Mengacu pada survei Lembaga Survei Indonesia (LSI) pada Mei 2011,mayoritas masyarakat Indonesia (77,3%) mendukung sistem demokrasi serta percaya bahwa sistem demokrasi dapat menyelesaikan masalah yang dihadapi bangsa (sebanyak 67,9%). Sistem demokrasi di sini tentu saja di antaranya lembaga DPR yang menjalankan fungsi secara benar dalam mengawasi eksekutif.

Merupakan tugas bersama,terutama para anggota DPR periode ini,untuk merawat kepercayaan masyarakat Indonesia terhadap sistem demokrasi.
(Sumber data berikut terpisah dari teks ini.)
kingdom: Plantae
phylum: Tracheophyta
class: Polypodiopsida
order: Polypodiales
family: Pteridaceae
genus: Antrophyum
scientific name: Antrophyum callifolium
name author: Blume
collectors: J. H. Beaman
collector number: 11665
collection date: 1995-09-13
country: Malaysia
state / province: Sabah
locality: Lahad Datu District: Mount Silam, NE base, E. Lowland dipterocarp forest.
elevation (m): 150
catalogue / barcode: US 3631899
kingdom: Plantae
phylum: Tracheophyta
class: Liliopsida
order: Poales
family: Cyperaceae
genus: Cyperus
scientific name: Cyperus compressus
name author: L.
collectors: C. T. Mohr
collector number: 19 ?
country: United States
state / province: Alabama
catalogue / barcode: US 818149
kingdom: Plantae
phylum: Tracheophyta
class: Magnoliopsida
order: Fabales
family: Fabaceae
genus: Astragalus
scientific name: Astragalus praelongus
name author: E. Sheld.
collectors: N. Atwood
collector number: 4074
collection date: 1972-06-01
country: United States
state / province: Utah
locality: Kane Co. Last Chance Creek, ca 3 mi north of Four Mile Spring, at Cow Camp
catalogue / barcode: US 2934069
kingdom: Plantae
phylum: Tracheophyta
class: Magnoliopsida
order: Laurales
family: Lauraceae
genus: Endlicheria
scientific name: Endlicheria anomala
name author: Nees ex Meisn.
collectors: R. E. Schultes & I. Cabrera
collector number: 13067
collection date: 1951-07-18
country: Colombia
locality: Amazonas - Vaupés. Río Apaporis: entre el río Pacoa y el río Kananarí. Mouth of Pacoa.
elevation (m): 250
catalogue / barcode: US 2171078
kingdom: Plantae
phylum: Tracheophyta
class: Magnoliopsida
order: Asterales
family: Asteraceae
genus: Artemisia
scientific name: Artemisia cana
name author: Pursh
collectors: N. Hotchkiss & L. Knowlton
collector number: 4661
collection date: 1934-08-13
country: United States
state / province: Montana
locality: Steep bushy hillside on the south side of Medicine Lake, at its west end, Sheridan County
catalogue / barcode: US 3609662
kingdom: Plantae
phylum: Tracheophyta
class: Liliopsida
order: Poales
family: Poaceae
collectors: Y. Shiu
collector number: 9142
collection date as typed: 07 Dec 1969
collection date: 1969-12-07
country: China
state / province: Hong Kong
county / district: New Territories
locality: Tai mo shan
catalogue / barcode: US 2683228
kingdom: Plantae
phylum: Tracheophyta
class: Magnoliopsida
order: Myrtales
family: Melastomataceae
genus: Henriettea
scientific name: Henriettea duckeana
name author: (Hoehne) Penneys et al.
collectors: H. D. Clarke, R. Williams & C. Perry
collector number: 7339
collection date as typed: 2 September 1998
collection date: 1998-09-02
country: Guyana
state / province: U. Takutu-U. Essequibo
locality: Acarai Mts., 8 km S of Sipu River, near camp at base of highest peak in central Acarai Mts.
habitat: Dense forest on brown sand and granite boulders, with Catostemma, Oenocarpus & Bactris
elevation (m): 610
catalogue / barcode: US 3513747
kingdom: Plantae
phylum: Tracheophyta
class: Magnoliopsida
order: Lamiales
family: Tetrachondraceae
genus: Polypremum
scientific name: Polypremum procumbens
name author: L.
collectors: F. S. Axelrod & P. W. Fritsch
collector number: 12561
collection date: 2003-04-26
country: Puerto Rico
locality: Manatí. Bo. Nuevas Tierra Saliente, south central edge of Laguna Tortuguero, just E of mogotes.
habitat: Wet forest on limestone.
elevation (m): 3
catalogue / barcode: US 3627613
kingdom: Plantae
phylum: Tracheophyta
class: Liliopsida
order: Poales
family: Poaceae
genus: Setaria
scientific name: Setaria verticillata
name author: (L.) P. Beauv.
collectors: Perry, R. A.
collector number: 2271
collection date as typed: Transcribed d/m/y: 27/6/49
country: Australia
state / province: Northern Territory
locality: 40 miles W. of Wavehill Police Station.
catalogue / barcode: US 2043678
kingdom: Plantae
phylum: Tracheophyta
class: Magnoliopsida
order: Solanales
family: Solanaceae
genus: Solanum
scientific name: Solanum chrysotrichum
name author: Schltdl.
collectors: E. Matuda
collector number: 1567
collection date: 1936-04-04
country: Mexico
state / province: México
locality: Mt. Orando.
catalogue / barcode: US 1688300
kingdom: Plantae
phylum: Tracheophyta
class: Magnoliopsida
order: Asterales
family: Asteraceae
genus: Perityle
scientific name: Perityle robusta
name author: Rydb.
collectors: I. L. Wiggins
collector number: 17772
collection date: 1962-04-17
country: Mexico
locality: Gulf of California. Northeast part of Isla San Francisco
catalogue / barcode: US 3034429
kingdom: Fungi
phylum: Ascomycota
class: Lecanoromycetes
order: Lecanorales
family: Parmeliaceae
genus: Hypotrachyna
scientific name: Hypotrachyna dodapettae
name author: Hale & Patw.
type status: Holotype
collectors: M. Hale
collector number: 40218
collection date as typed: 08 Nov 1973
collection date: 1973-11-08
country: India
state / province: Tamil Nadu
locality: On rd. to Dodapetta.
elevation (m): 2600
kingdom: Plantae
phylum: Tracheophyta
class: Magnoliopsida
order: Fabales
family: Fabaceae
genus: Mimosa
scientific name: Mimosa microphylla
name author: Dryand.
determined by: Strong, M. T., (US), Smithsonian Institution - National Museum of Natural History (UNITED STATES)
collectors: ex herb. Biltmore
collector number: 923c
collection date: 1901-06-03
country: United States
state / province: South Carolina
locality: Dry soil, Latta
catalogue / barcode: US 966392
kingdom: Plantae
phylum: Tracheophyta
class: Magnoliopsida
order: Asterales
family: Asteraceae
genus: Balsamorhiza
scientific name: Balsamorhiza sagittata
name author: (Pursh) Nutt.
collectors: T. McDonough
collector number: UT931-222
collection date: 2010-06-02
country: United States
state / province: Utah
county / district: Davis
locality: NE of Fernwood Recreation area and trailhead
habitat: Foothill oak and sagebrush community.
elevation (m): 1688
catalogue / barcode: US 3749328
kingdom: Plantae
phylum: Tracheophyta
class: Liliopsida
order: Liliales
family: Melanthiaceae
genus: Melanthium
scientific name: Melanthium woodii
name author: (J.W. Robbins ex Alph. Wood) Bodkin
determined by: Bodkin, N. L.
Saya percaya bahwa sebagian besar pimpinan parpol serta pimpinan dan anggota DPR periode 2009–2014 pada dasarnya masih mempunyai keinginan untuk meninggalkan karya di masa tugas mereka sehingga akhirnya dapat dikenang dan diingat oleh generasi penerus bangsa Indonesia.Untuk itu, mereka harus mencari solusi terhadap masalah rekrutmen kader politik serta pembiayaan parpol.

Dengan begitu,anggota DPR periode 2009–2014 serta pimpinan parpol saat ini mempunyai potensi untuk dikenang sebagai peletak fondasi dari sistem politik yang menghasilkan kembali politisi-politisi Indonesia yang mempunyai kaliber hebat seperti para founding fathers bangsa kita seperti Presiden Soekarno,Wakil Presiden Mohammad Hatta, Perdana Menteri Sjahrir, serta Perdana Menteri Mohammad Natsir.